Azure: Create alert when Maximum number of Workers is reached


In Azure, I enabled all Diagnostic Logs of my Databricks Workspace. I looked at all table, especially DatabricksClusters and Usage however, I didn't find any entry that would help me to create an alert when the maximum number of workers is reached. I want to monitor databricks to find out when I have to increase the upper worker limit/SKU.


Solution

  • There are few approaches to that:

    1. Use diagnostic logs with Log Analytics.

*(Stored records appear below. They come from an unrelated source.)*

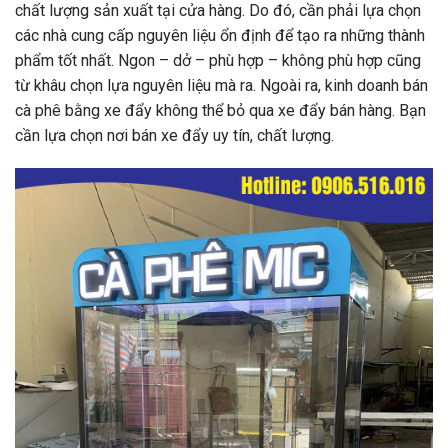
chất lượng sản xuất tại cửa hàng. Do đó, cần phải lựa chọn
các nhà cung cấp nguyên liệu ổn định để tạo ra những thành
phẩm tốt nhất. Ngon – dở – phù hợp – không phù hợp cũng
từ khâu chọn lựa nguyên liệu mà ra. Ngoài ra, kinh doanh bán
cà phê bằng xe đẩy không thể bỏ qua xe đẩy bán hàng. Bạn
cần lựa chọn nơi bán xe đẩy uy tín, chất lượng.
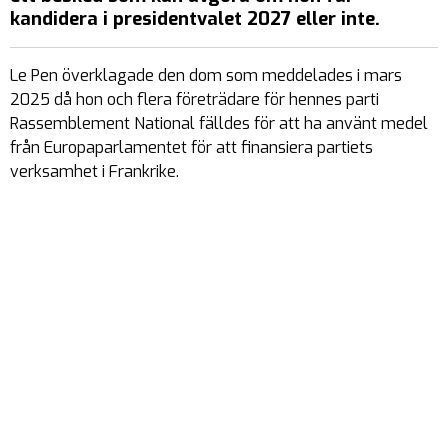
kandidera i presidentvalet 2027 eller inte.
Le Pen överklagade den dom som meddelades i mars
2025 då hon och flera företrädare för hennes parti
Rassemblement National fälldes för att ha använt medel
från Europaparlamentet för att finansiera partiets
verksamhet i Frankrike.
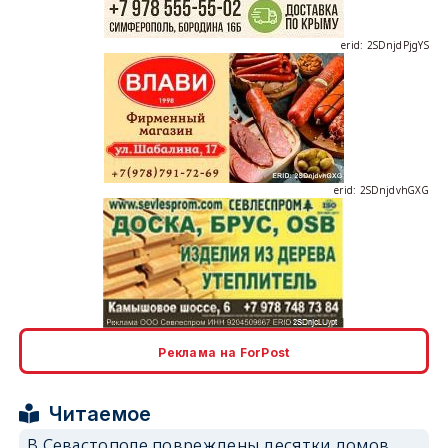
erid: 2SDnjdPjgYS
erid: 2SDnjdvhGXG
erid: 2SDnjcLUypt
Реклама на ForPost
Читаемое
В Севастополе повреждены десятки домов
erid: 2SDnjcrDNw6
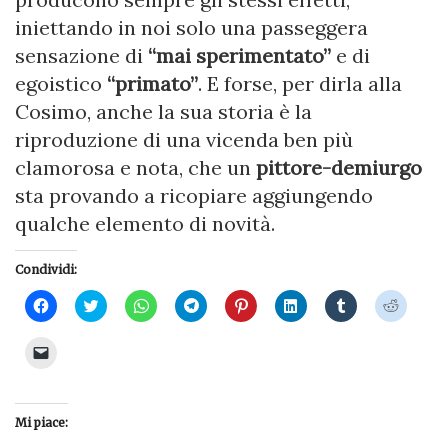
iniettando in noi solo una passeggera
sensazione di
“mai sperimentato”
e di
egoistico
“primato”
. E forse, per dirla alla
Cosimo, anche la sua storia è la
riproduzione di una vicenda ben più
clamorosa e nota, che un
pittore-demiurgo
sta provando a ricopiare aggiungendo
qualche elemento di novità.
Condividi:
Fai
Fai
Fai
Fai
Fai
Fai
Fai
Fai
clic
clic
clic
clic
clic
clic
clic
clic
per
qui
per
per
qui
qui
qui
qui
condividere
per
condividere
condividere
per
per
per
per
Fai
su
condividere
su
su
condividere
condividere
condividere
condivi
clic
Facebook
su
WhatsApp
Telegram
su
su
su
su
per
(Si
Twitter
(Si
(Si
Pinterest
LinkedIn
Tumblr
Reddit
inviare
apre
(Si
apre
apre
(Si
(Si
(Si
(Si
un
in
apre
in
in
apre
apre
apre
apre
link
una
in
una
una
in
in
in
in
Mi piace:
a
nuova
una
nuova
nuova
una
una
una
una
un
finestra)
nuova
finestra)
finestra)
nuova
nuova
nuova
nuova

Diagnostic logs include cluster events from which we can use resize and resizeResult fields. The resize is primarily used by DLT pipelines, for all other clusters we need to use resizeResult event which includes clusterWorkers field with the number of workers allocated after resize. The main problem with this approach is that this event doesn't include the information about max_workers field, so you will need somehow join create and edit events to obtain max workers, but this could be problematic if changes to the cluster configuration were done a long time ago, and no information is kept in the log analytics.

    2. Recently Databricks started a public preview of so-called system tables that contains the same information as in the diagnostic logs (and more tables are coming), but it's stored for a longer time, so it's easier to join events like resizeResult with cluster information. Then you can use Databricks SQL Alerts to send notifications. You can find more information about system usage for notifications in the recent blog post that also contains reusable queries, etc.

    3. Setup project Overwatch that consolidates diagnostic logs + cluster logs + some other information to provide better insights into what happens in the workspace & individual clusters. But Overwatch is slowly being replaced by system tables.